Can't Breath

37K 2.3K 34
                                    

Jadi ini jawaban kenapa Brien menghilang seminggu lamanya? Menikah dengannya? Brien benar-benar menikahi pacarnya? Dan itu secara private?

Ruli menyeka air matanya. Ia benar-benar tak percaya dengan desas-desus yang milai merebak di kantornya tentang fakta pernikahan boss-nya. Ia menyandarkan tubuhnya pada kursi kerjanya. Mengatur nafasnya yang terasa mencekik lehernya. Apakah sudah tiba waktunya untuk menyerah? Ia dengan segala kesabaran dan kasih sayangnya, harus berakhir begitu saja tanpa ada respon sedikitpun.
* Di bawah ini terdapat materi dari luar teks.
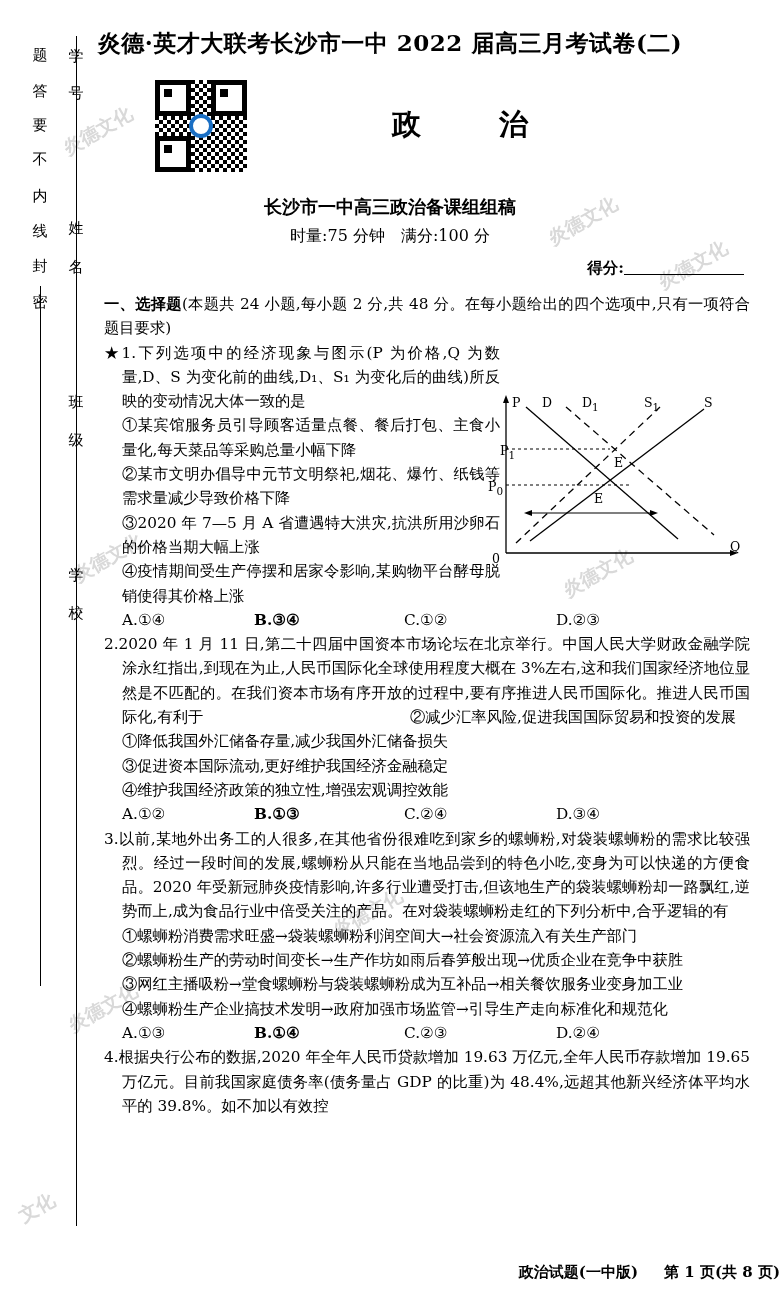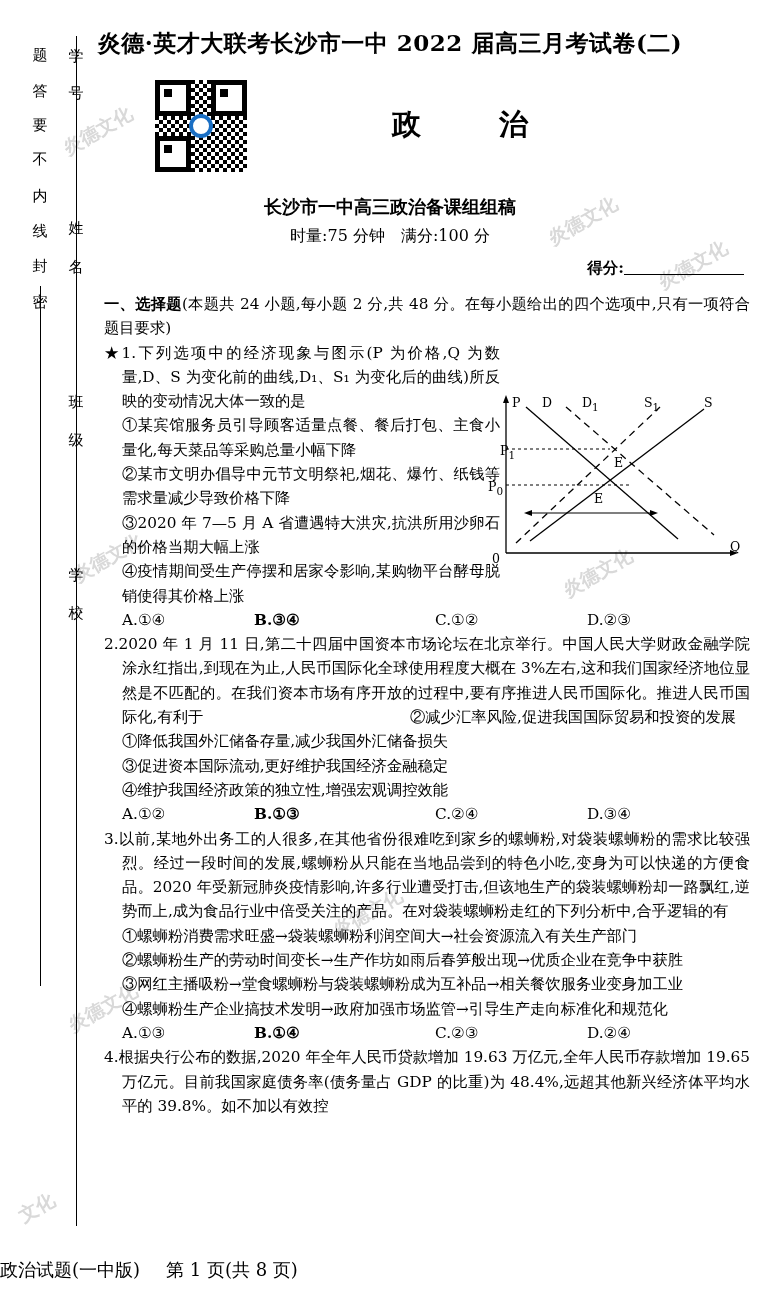"C.①②" .o3 { margin-left: 31px -> none }
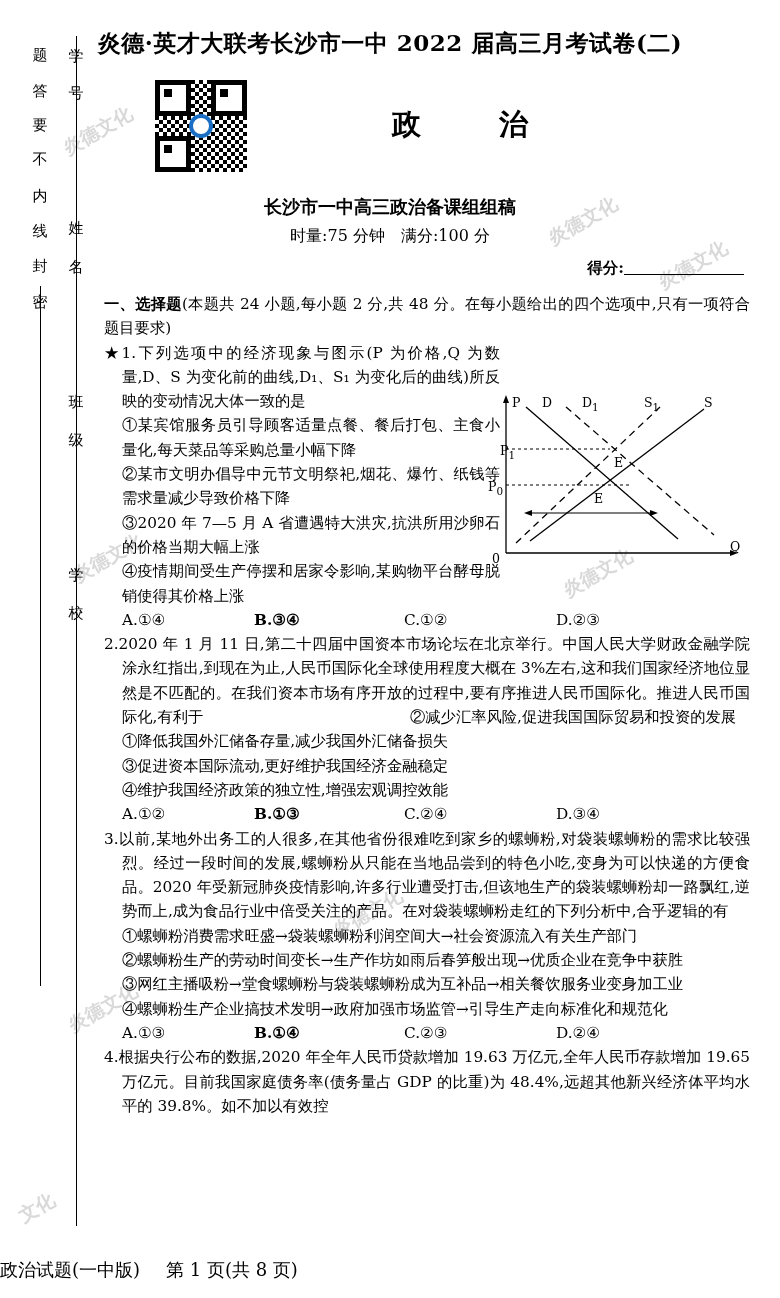"政治试题(一中版) 第 1 页(共 8" .footer { font-size: 18px -> 15px; font-weight: normal -> bold; text-align: left -> right }
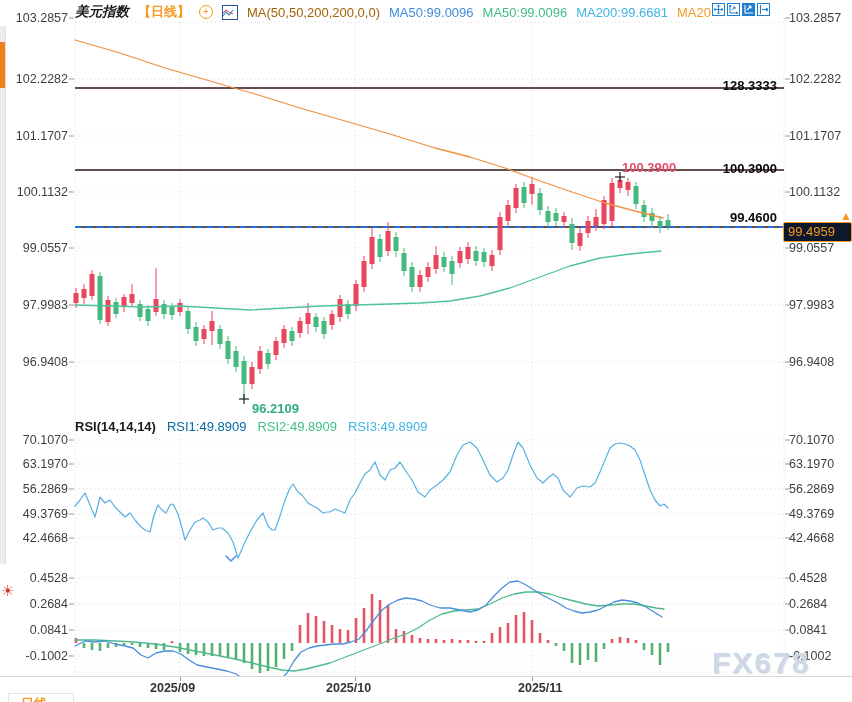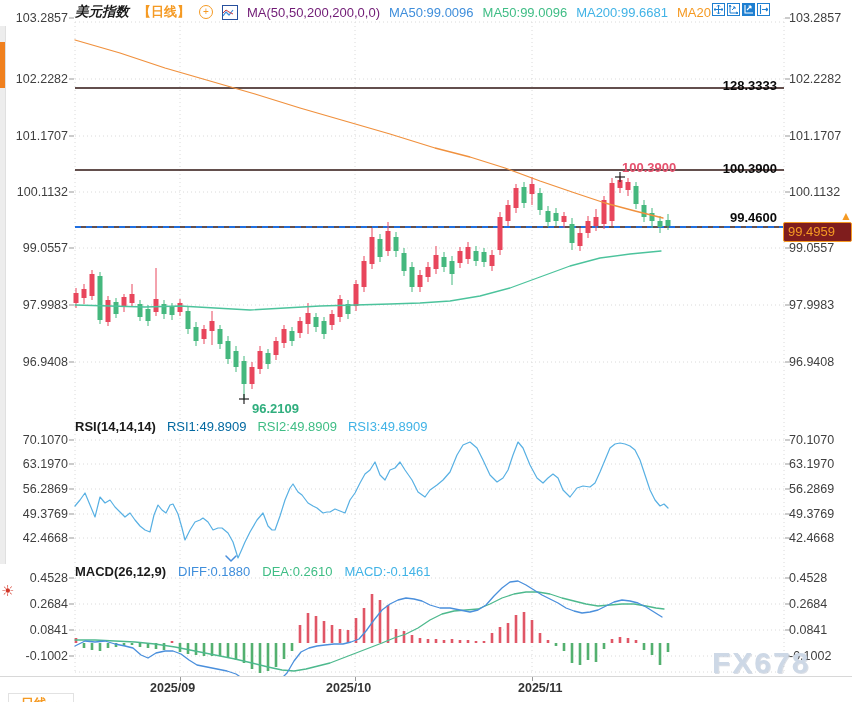"MA(50,50,200,200,0,0)" span { color: #701a75 -> #a16207 }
Tangannya kini mengurut dadanya kemudian mendekap tubuhnya sendiri. Cincin platinum di jari Dylan yang tertangkap sekilas oleh matanya cukup menjelaskan semuanya. Pria itu melangkah tegap di hadapannya dengan senyum melengkung samar, membalas sapaan karyawannya. Hal yang tak biasa terjadi. Lebih dari itu wajahnya terlihat penuh bahagia. Dan sekali lagi ia tak melirik sedikitpun dirinya yang memberikan senyum termanis seperti biasa. Semuanya begitu menyesakkan sampai-sampai ia kesulitan untuk bernapas.

Ruli menghembuskan nafasnya perlahan. Apa?! Ia bertanya pada dirinya sendiri, apa? Terlalu banyak makna 'apa' dalam benaknya.

Apa memang harus demikian?

Apa tak bisa dia saja yang bersama Brien?

Apa kurangnya dirinya?

Apa Tuhan tak bisa membuat Brien melirik padanya?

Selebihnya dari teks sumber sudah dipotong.